* _Work to complete_
Among the entries that follow, how many lines contain the string "податке"? Write the number alone.

[Saved data entries]
· · · · · · ·

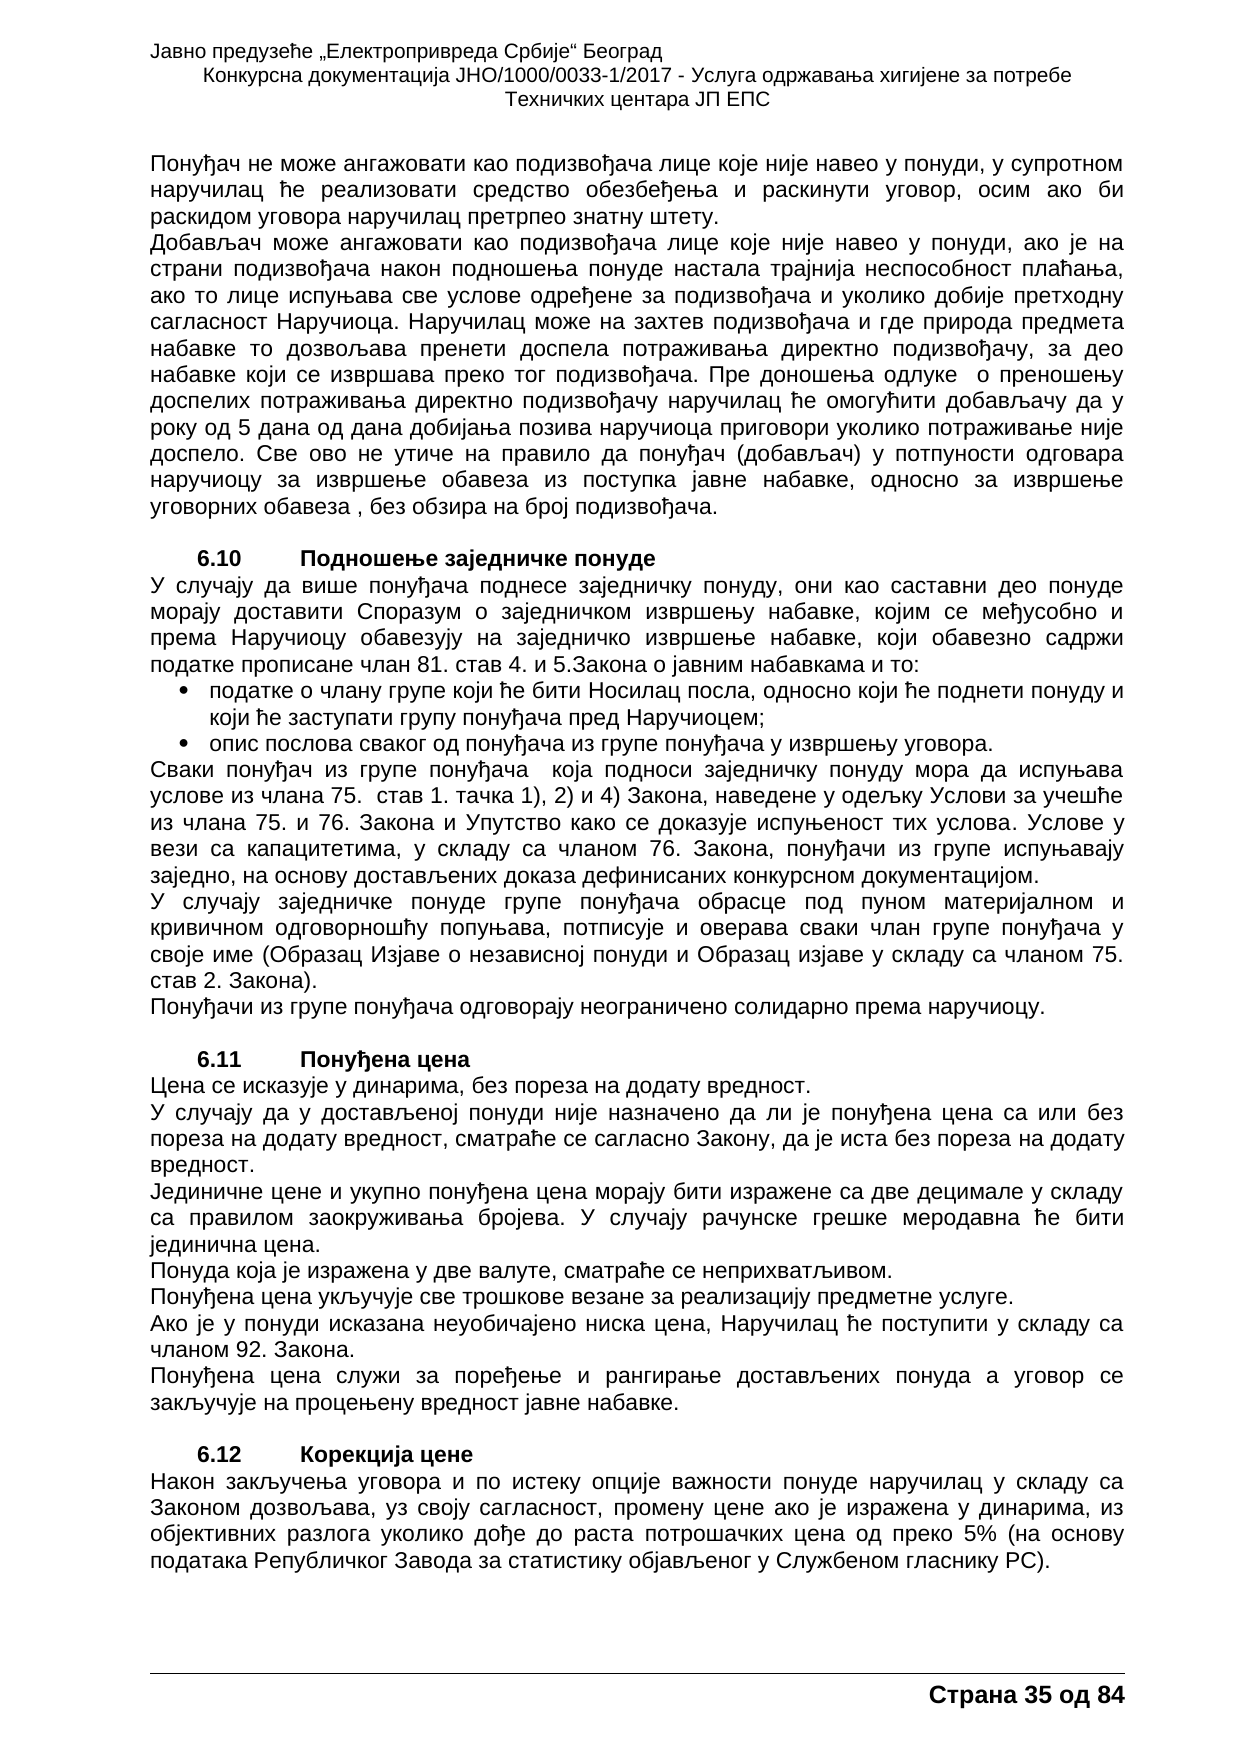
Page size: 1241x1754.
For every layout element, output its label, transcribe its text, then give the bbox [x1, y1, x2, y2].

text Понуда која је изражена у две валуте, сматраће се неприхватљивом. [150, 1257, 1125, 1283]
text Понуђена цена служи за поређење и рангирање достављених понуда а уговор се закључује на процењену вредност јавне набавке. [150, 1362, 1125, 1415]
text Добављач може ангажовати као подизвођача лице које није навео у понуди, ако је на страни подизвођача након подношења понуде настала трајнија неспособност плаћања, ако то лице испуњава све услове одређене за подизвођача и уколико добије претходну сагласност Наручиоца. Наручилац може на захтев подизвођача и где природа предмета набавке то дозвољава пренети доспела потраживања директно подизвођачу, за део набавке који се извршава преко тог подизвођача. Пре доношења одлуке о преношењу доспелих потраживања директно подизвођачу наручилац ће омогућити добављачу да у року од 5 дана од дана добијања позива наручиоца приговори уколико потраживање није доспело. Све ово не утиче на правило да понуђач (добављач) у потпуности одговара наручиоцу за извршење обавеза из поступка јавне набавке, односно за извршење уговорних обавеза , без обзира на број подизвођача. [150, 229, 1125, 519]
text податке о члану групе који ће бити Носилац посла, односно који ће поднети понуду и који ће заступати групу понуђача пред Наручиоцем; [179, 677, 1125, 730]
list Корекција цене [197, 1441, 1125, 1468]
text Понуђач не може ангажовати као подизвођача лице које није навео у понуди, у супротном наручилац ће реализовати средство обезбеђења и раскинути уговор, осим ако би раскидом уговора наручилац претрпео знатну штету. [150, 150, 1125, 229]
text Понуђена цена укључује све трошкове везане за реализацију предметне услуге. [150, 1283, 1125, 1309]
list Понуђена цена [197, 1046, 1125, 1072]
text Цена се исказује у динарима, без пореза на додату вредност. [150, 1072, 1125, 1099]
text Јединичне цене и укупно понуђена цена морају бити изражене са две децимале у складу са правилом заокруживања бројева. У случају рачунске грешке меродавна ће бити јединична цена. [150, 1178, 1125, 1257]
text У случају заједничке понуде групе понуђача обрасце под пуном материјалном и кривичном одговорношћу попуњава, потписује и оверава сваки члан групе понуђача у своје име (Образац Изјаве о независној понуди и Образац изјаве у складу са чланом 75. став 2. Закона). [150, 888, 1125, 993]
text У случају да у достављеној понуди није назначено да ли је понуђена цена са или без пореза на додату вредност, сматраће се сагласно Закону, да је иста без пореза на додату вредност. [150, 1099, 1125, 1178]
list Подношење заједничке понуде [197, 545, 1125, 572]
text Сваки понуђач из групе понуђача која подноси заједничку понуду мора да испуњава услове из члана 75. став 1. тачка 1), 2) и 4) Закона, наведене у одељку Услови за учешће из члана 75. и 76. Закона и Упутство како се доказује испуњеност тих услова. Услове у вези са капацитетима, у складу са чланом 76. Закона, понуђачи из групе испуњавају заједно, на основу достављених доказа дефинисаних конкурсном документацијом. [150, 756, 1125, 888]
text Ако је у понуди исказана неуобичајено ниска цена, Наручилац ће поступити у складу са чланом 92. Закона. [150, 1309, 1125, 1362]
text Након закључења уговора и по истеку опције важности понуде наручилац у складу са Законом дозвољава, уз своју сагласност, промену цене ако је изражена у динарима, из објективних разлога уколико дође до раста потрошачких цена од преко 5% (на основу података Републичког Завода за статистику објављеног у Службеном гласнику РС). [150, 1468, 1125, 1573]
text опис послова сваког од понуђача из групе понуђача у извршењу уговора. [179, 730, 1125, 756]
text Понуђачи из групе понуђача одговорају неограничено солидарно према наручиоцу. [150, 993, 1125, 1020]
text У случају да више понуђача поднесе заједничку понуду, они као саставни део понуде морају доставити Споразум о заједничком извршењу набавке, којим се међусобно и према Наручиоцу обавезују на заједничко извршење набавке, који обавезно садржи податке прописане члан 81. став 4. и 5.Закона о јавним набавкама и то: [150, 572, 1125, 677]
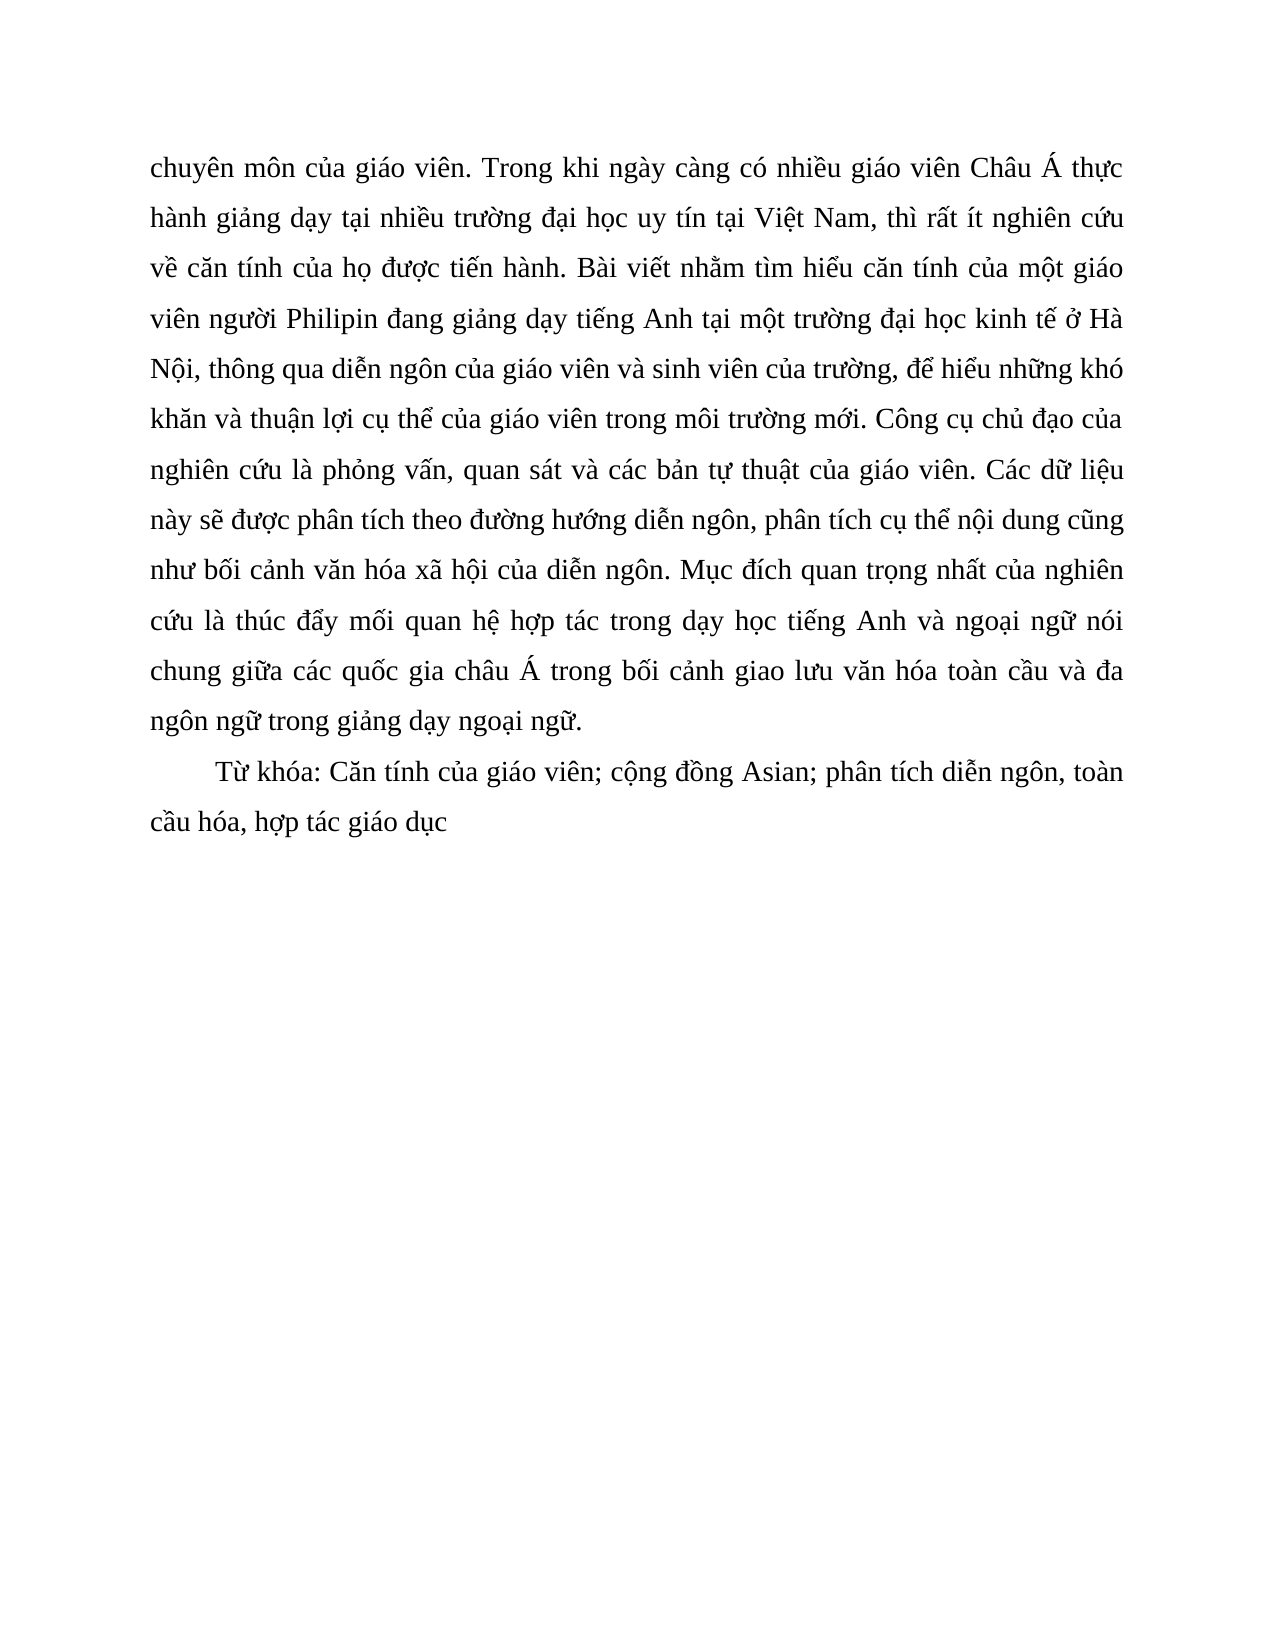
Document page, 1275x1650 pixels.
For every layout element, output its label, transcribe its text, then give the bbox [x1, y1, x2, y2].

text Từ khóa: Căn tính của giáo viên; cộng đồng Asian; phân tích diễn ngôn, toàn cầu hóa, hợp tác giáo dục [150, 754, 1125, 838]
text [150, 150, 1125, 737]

· · · · · · ·

* _The answer_
2